→ EXERCISE REQUIREMENTS:
Answer these about the article on Poniedziałek's theater work:
1. In what year did Poniedziałek help Warlikowski establish Nowy Teatr?
2. Who made the black sculpture that hangs above the audience in Życie Seksualne Dzikich / The Sexual Life of Savages?
3. Which writer's play did Poniedziałek translate for the production of Krum?

→ SELECTED EXTRACT:
● ● ● ●

While Poniedziałek is most widely recognised to Polish audiences for TV series including M jak miłość / L like Love and Na Wspólnej / On Wspólna Street, his full range of skills come into play in his theatre work. With lead and supporting parts in pieces by Krzysztof Warlikowski and other renowned directors, he also creates scripts and translations for the powerful Nowy Teatr in Warsaw, which he helped Warlikowski establish in 2008.
Nowy Teatr plays Życie Seksualne Dzikich / The Sexual Life of Savages from the 11th to the 13th of January. Director Krzysztof Garbaczewski and the writer Marcin Cecko adapted their piece from Malinowski's controversial private diaries from the early 20th century, when the founder of structural anthropology did field research for landmark volumes including Argonauts of the Western Pacific. Wilfully enigmatic, Savages suspends in a force field of ideas, with an ominous black sculpture by Aleksandra Wasilkowska above the audience, shifting and contracting. Caution is shed in the improvised finale, which Marcin Cecko generates from a laptop and printer at the side of the stage. The original cast included Poniedziałek in the lead, and the stellar Nowy company including Maciej Stuhr. After Savages premiered in 2011, it was awarded for scenic design and musical score at the Divine Comedy Festival's showcase of new Polish productions, and Garbaczewski received the prestigious Passport Award from the magazine Polityka.
Krum with TR Warszawa plays from the 24th to the 27th of January, with English subtitles on the 25th. Poniedziałek is charismatically soft-spoken with a fascinating quality of projection, through almost three hours about the unsettling effects of returning home to tiresome Tel Aviv. The piece hinges on his fluid intensity, with an enthralling cast, an expansive, open set by Małgorzata Szczęśniak and Paweł Mykietyn's evocative score. The actor translated Israeli writer Hanoch Levin's play for the production, which received an Obie Award for its 2008 run in New York City, for Warlikowski's direction.
The core group that left TR Warszawa in 2008 began Nowy Teatr with the production (A)pollonia, written by Warlikowski, Poniedziałek and dramaturg Piotr Gruszczyński. Adapted from Aeschylus, Euripides and the contemporary Polish writer Hannah Krall, the sprawling 4.5-hour piece premiered in 2009 in Warsaw and at the Avignon Festival. It will be the title play in a new anthology of recent Polish drama translated into English, published in autumn 2013 by the University of Chicago Press and Seagull Books, and prepared by Joanna Klass, theatre director at the Adam Mickiewicz Institute. (A)pollonia's overlapping tales of human atrocity are forceful to read, while on stage, Poniedziałek was blade sharp, exuding a steely ferocity (he did not play one of the good guys).

● ● ● ●

→ DATA SHOWN:
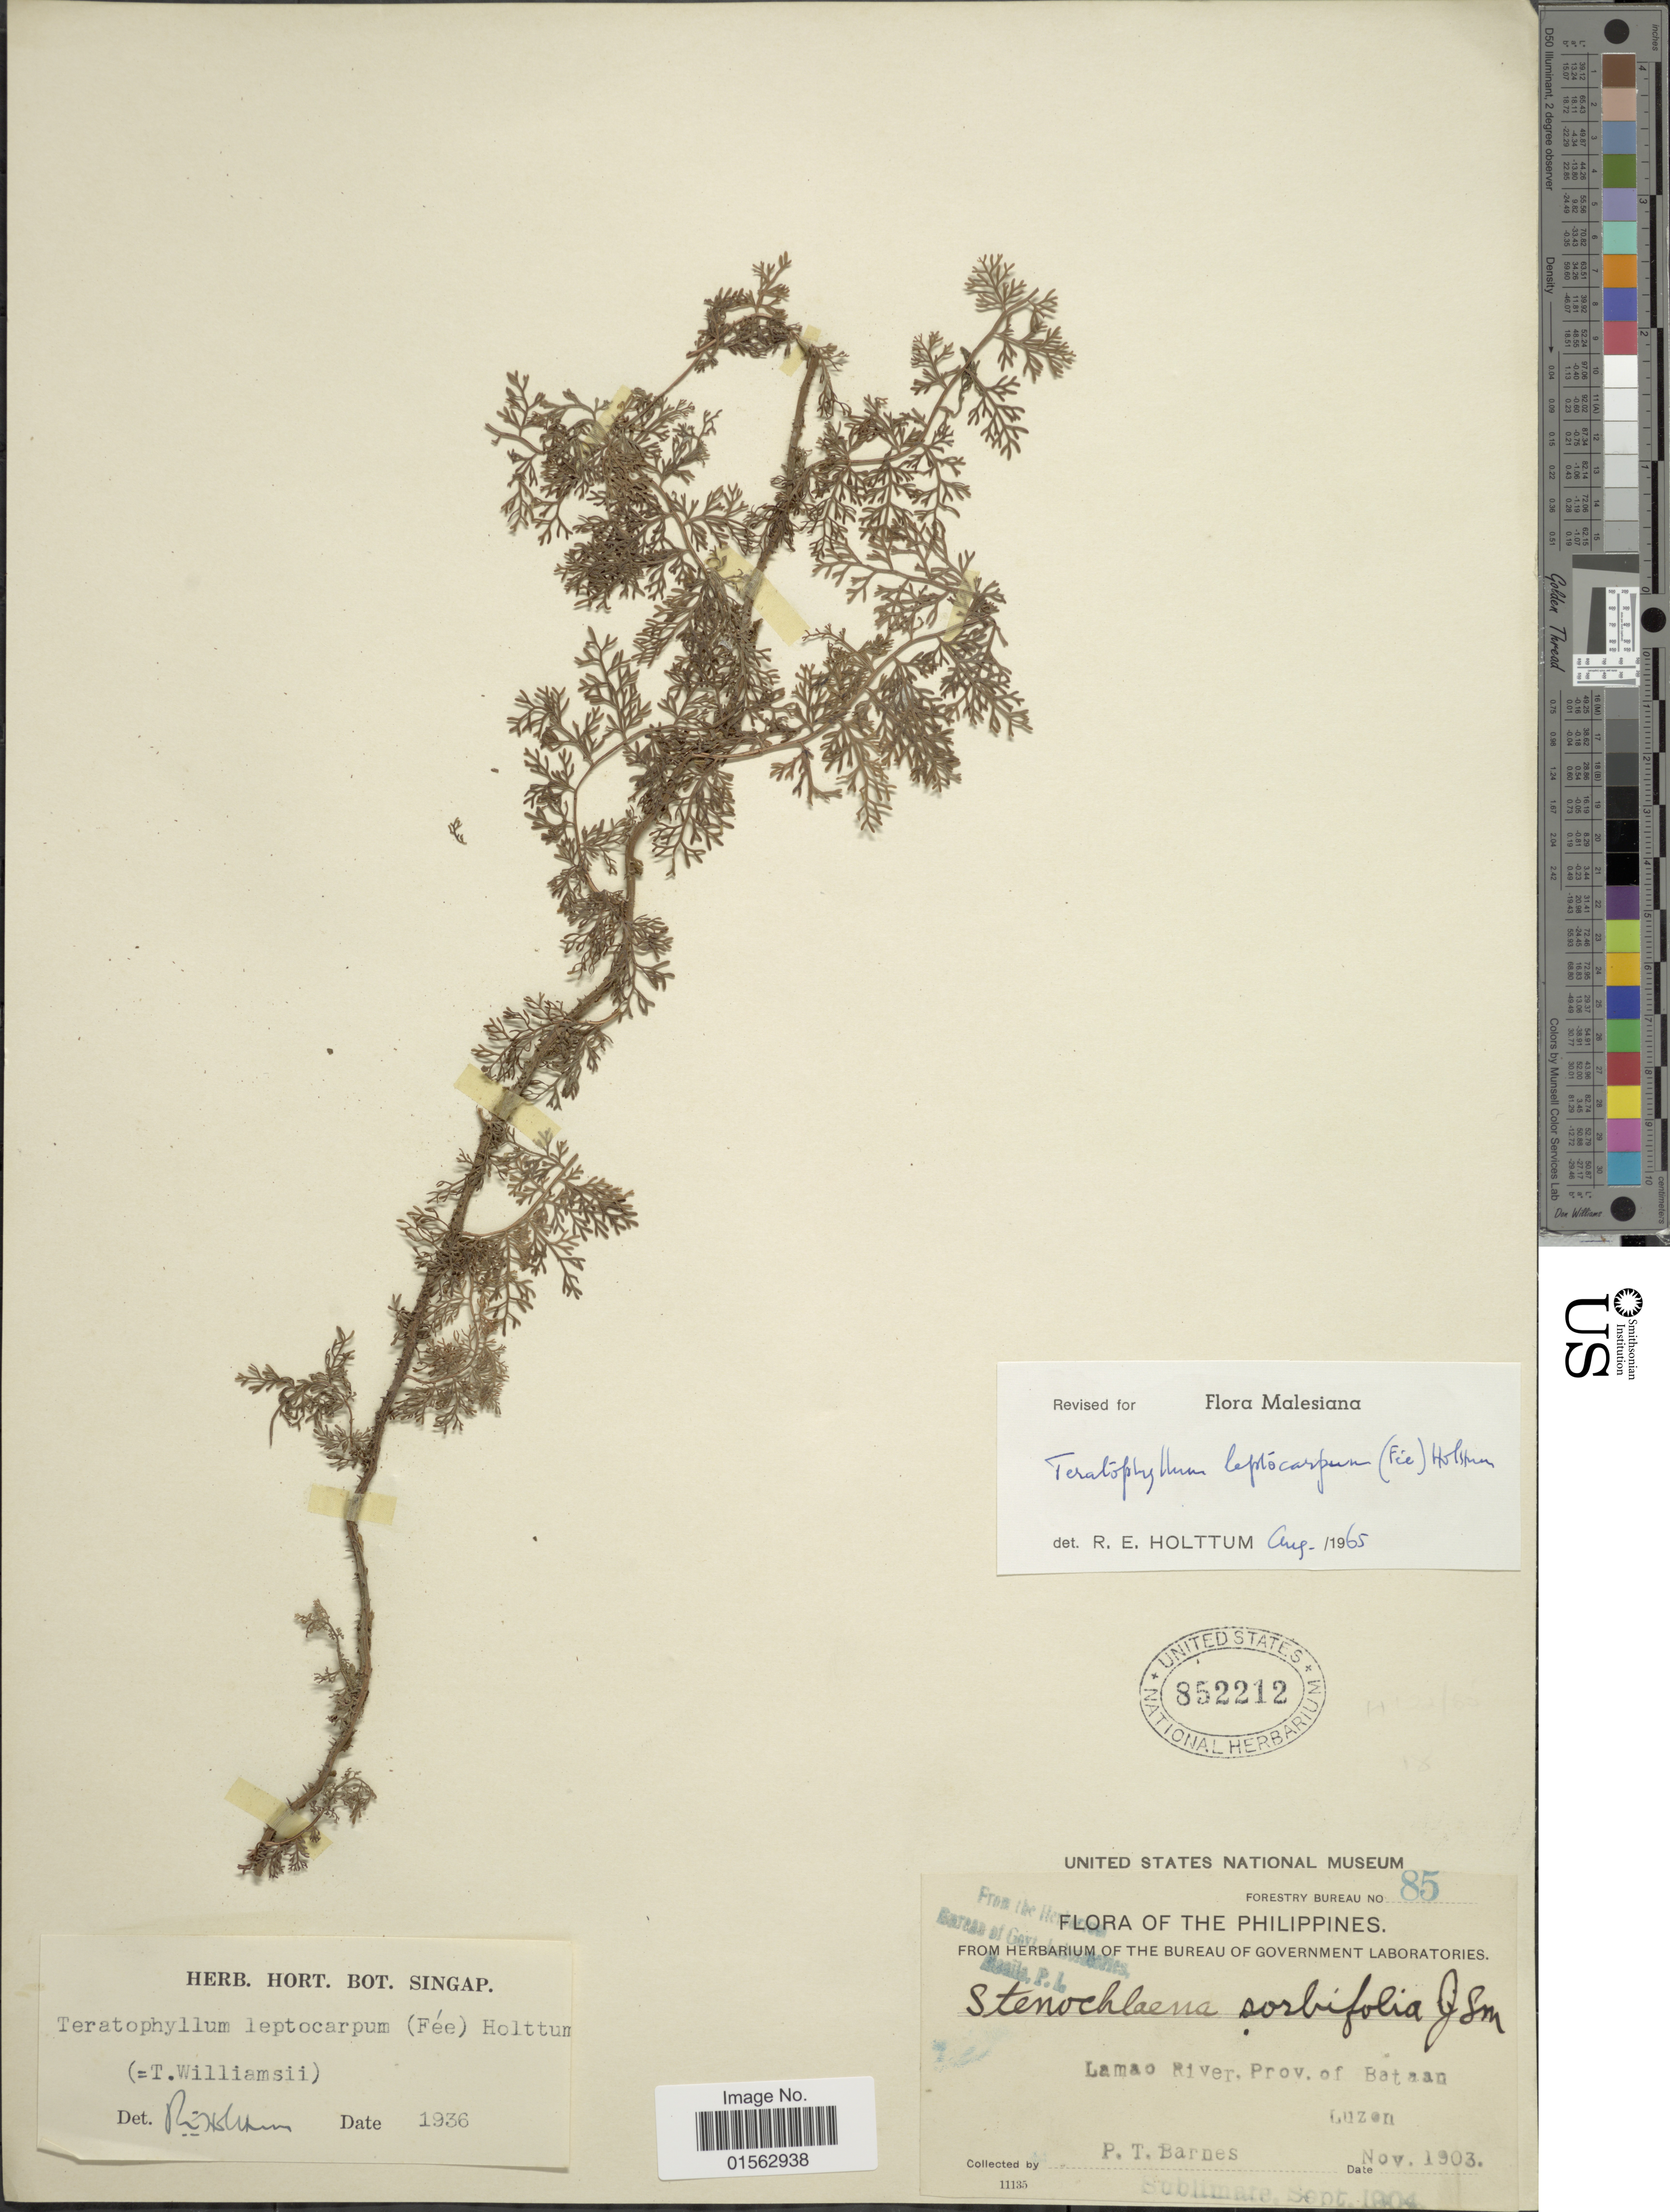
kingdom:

● ● ● ●

→ OUTPUT BELOW:
1. 2008
2. Aleksandra Wasilkowska
3. Hanoch Levin